--- Work task ---
An exact restatement is required. Cover only the lines of the records from the first through the line with "daždivé počasie. Ako vždy sme", and skip pictures.

[Collected data]
####################

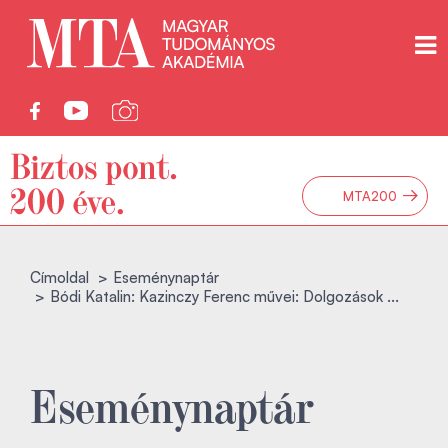
→
MTA200
Címoldal
Eseménynaptár
Bódi Katalin: Kazinczy Ferenc művei: Dolgozások ...
Eseménynaptár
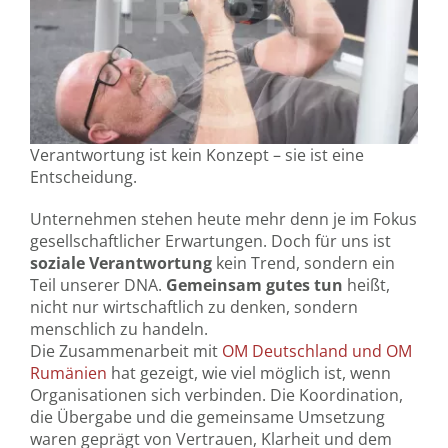
Verantwortung ist kein Konzept – sie ist eine
Entscheidung.
Unternehmen stehen heute mehr denn je im Fokus
gesellschaftlicher Erwartungen. Doch für uns ist
soziale Verantwortung
kein Trend, sondern ein
Teil unserer DNA.
Gemeinsam gutes tun
heißt,
nicht nur wirtschaftlich zu denken, sondern
menschlich zu handeln.
Die Zusammenarbeit mit
OM Deutschland und OM
Rumänien
hat gezeigt, wie viel möglich ist, wenn
Organisationen sich verbinden. Die Koordination,
die Übergabe und die gemeinsame Umsetzung
waren geprägt von Vertrauen, Klarheit und dem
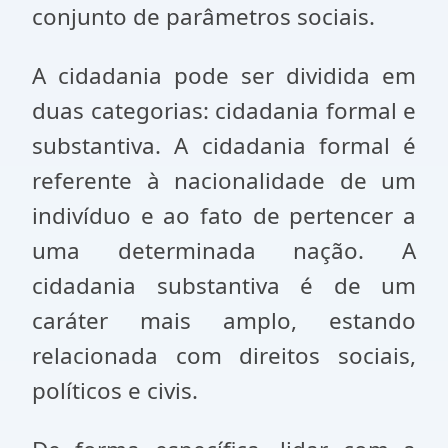
conjunto de parâmetros sociais.
A cidadania pode ser dividida em
duas categorias: cidadania formal e
substantiva. A cidadania formal é
referente à nacionalidade de um
indivíduo e ao fato de pertencer a
uma determinada nação. A
cidadania substantiva é de um
caráter mais amplo, estando
relacionada com direitos sociais,
políticos e civis.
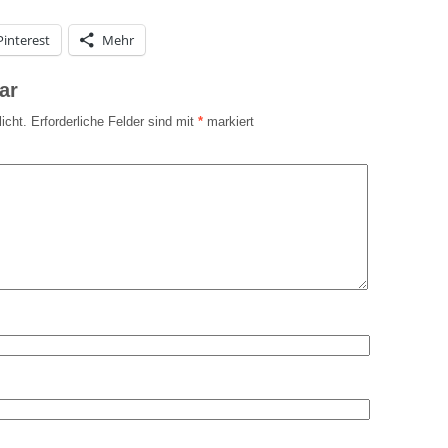
Pinterest
Mehr
ar
icht.
Erforderliche Felder sind mit
*
markiert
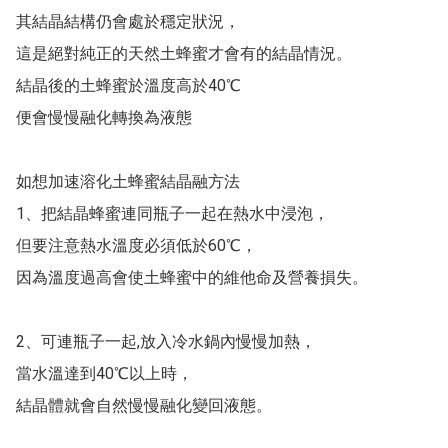
其結晶結構仍會處於穩定狀況，

這是絕對純正的天然土蜂蜜才會有的結晶情況。

結晶後的土蜂蜜於溫度高於40℃

便會慢慢融化轉換為液態

如想加速溶化土蜂蜜結晶融方法

1、把結晶蜂蜜連同瓶子一起在熱水中浸泡，

但要注意熱水溫度必須低於60℃，

因為溫度過高會使土蜂蜜中的維他命及營養損失。

2、可連瓶子一起,放入冷水鍋內慢慢加熱，

當水溫達到40℃以上時，

結晶體就會自然慢慢融化變回液態。
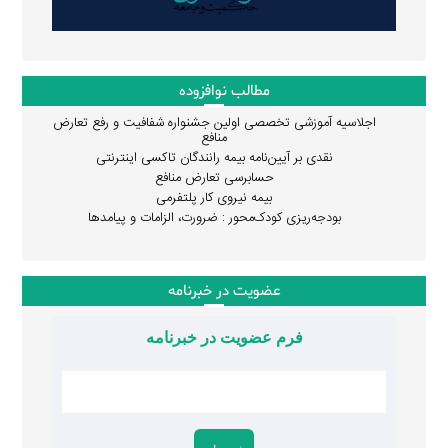
مطالب نوافزوده
اجلاسیه آموزشی تخصصی اولین جشنواره شفافیت و رفع تعارض
منافع
نقدی بر آیین‌نامه بیمه رانندگان تاکسی اینترنتی
حسابرسی تعارض منافع
بیمه نیروی کار پلتفرمی
بودجه‌ریزی کودک‌محور : ضرورت، الزامات و پیامدها
عضویت در خبرنامه
فرم عضویت در خبرنامه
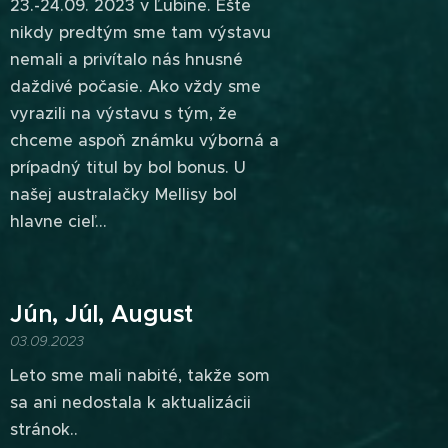
23.-24.09. 2023 v Ľubine. Ešte
nikdy predtým sme tam výstavu
nemali a privítalo nás hnusné
daždivé počasie. Ako vždy sme
vyrazili na výstavu s tým, že
chceme aspoň známku výborná a
prípadný titul by bol bonus. U
našej australačky Mellisy bol
hlavne cieľ...
Jún, Júl, August
03.09.2023
Leto sme mali nabité, takže som
sa ani nedostala k aktualizácii
stránok..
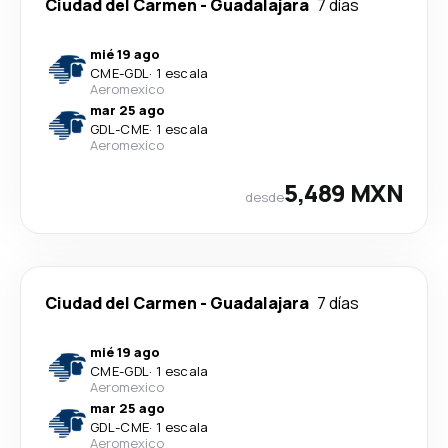
Ciudad del Carmen
-
Guadalajara
7 días
mié 19 ago
CME
-
GDL
·
1 escala
Aeromexico
mar 25 ago
GDL
-
CME
·
1 escala
Aeromexico
5,489 MXN
desde
Ciudad del Carmen
-
Guadalajara
7 días
mié 19 ago
CME
-
GDL
·
1 escala
Aeromexico
mar 25 ago
GDL
-
CME
·
1 escala
Aeromexico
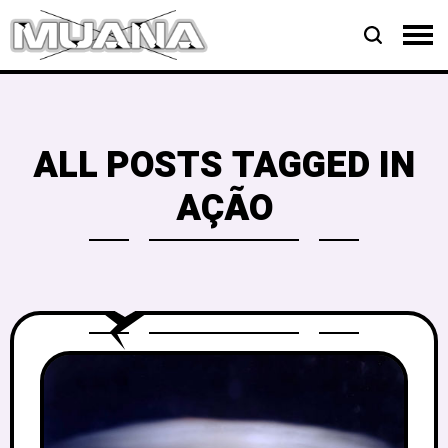
ALL POSTS TAGGED IN
AÇÃO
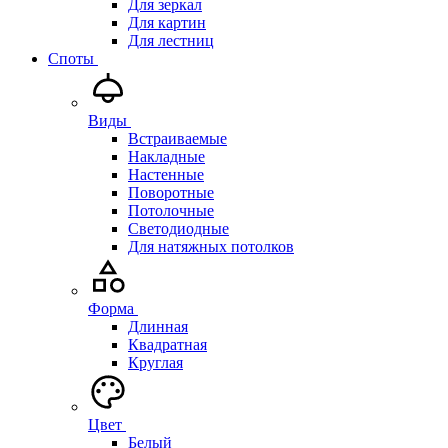
Для зеркал
Для картин
Для лестниц
Споты
Виды
Встраиваемые
Накладные
Настенные
Поворотные
Потолочные
Светодиодные
Для натяжных потолков
Форма
Длинная
Квадратная
Круглая
Цвет
Белый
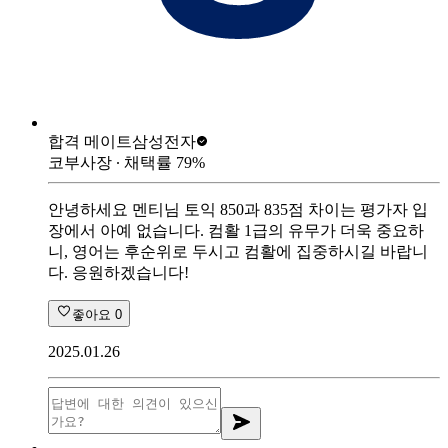
합격 메이트
삼성전자
코부사장
∙ 채택률
79
%
안녕하세요 멘티님 토익 850과 835점 차이는 평가자 입
장에서 아예 없습니다. 컴활 1급의 유무가 더욱 중요하
니, 영어는 후순위로 두시고 컴활에 집중하시길 바랍니
다. 응원하겠습니다!
좋아요
0
2025.01.26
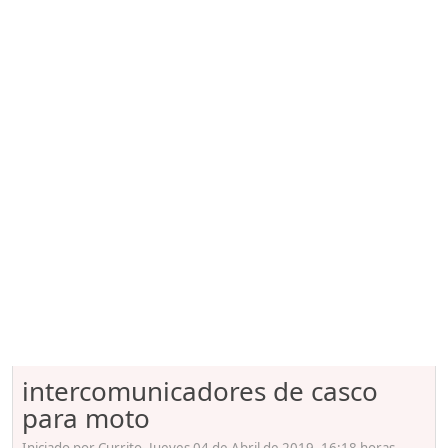
intercomunicadores de casco
para moto
Iniciado por Currito, Jueves 04 de Abril de 2019. 16:18 horas.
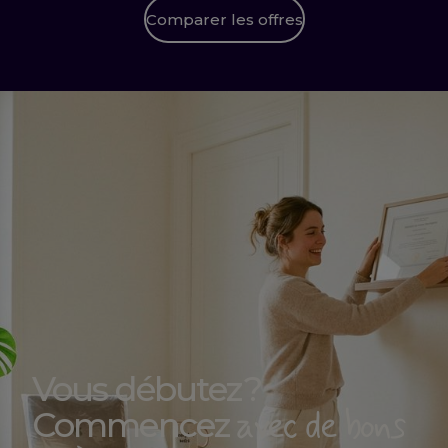
Comparer les offres
Vous débutez ?
avec de bons
Commencez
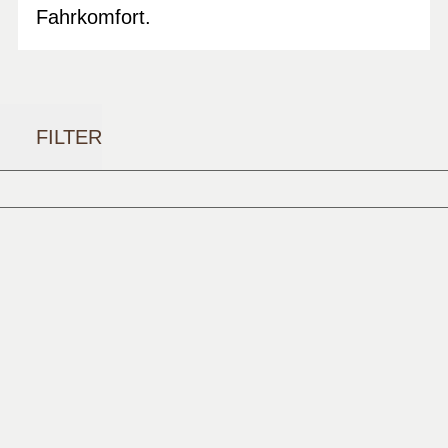
Fahrkomfort.
FILTER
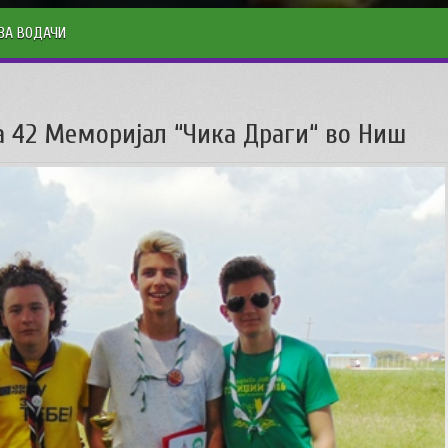
ЗА ВОДАЧИ
 42 Меморијал “Чика Драги“ во Ниш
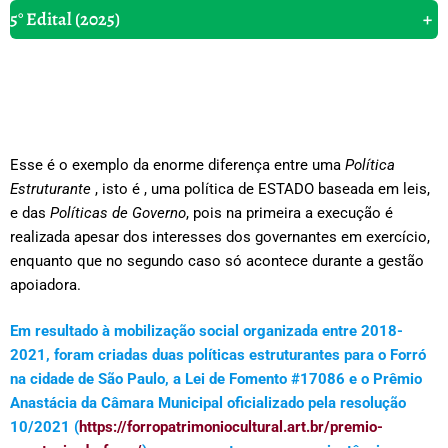
5° Edital (2025)
+
Esse é o exemplo da enorme diferença entre uma
Política
Estruturante
, isto é , uma política de ESTADO baseada em leis,
e das
Políticas de Governo
, pois na primeira a execução é
realizada apesar dos interesses dos governantes em exercício,
enquanto que no segundo caso só acontece durante a gestão
apoiadora.
Em resultado à mobilização social organizada entre 2018-
2021, foram criadas duas políticas estruturantes para o Forró
na cidade de São Paulo, a Lei de Fomento #17086 e o Prêmio
Anastácia da Câmara Municipal oficializado pela resolução
10/2021 (
https://forropatrimoniocultural.art.br/premio-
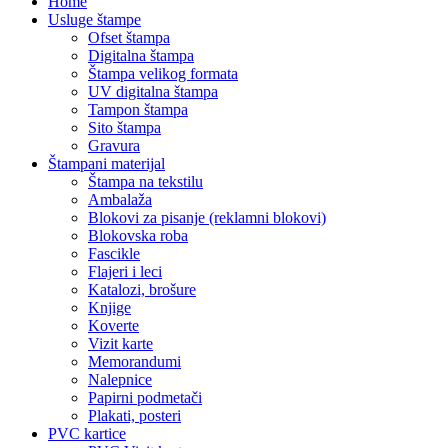
Home
Usluge štampe
Ofset štampa
Digitalna štampa
Štampa velikog formata
UV digitalna štampa
Tampon štampa
Sito štampa
Gravura
Štampani materijal
Štampa na tekstilu
Ambalaža
Blokovi za pisanje (reklamni blokovi)
Blokovska roba
Fascikle
Flajeri i leci
Katalozi, brošure
Knjige
Koverte
Vizit karte
Memorandumi
Nalepnice
Papirni podmetači
Plakati, posteri
PVC kartice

####################

--- Task answer ---
→
MTA200
Címoldal
Eseménynaptár
Bódi Katalin: Kazinczy Ferenc művei: Dolgozások ...
Eseménynaptár
Verantwortung ist kein Konzept – sie ist eine
Entscheidung.
Unternehmen stehen heute mehr denn je im Fokus
gesellschaftlicher Erwartungen. Doch für uns ist
soziale Verantwortung
kein Trend, sondern ein
Teil unserer DNA.
Gemeinsam gutes tun
heißt,
nicht nur wirtschaftlich zu denken, sondern
menschlich zu handeln.
Die Zusammenarbeit mit
OM Deutschland und OM
Rumänien
hat gezeigt, wie viel möglich ist, wenn
Organisationen sich verbinden. Die Koordination,
die Übergabe und die gemeinsame Umsetzung
waren geprägt von Vertrauen, Klarheit und dem
conjunto de parâmetros sociais.
A cidadania pode ser dividida em
duas categorias: cidadania formal e
substantiva. A cidadania formal é
referente à nacionalidade de um
indivíduo e ao fato de pertencer a
uma determinada nação. A
cidadania substantiva é de um
caráter mais amplo, estando
relacionada com direitos sociais,
políticos e civis.
Pinterest
Mehr
ar
icht.
Erforderliche Felder sind mit
*
markiert
其結晶結構仍會處於穩定狀況，

這是絕對純正的天然土蜂蜜才會有的結晶情況。

結晶後的土蜂蜜於溫度高於40℃

便會慢慢融化轉換為液態

如想加速溶化土蜂蜜結晶融方法

1、把結晶蜂蜜連同瓶子一起在熱水中浸泡，

但要注意熱水溫度必須低於60℃，

因為溫度過高會使土蜂蜜中的維他命及營養損失。

2、可連瓶子一起,放入冷水鍋內慢慢加熱，

當水溫達到40℃以上時，

結晶體就會自然慢慢融化變回液態。
مطالب نوافزوده
اجلاسیه آموزشی تخصصی اولین جشنواره شفافیت و رفع تعارض
منافع
نقدی بر آیین‌نامه بیمه رانندگان تاکسی اینترنتی
حسابرسی تعارض منافع
بیمه نیروی کار پلتفرمی
بودجه‌ریزی کودک‌محور : ضرورت، الزامات و پیامدها
عضویت در خبرنامه
فرم عضویت در خبرنامه
23.-24.09. 2023 v Ľubine. Ešte
nikdy predtým sme tam výstavu
nemali a privítalo nás hnusné
daždivé počasie. Ako vždy sme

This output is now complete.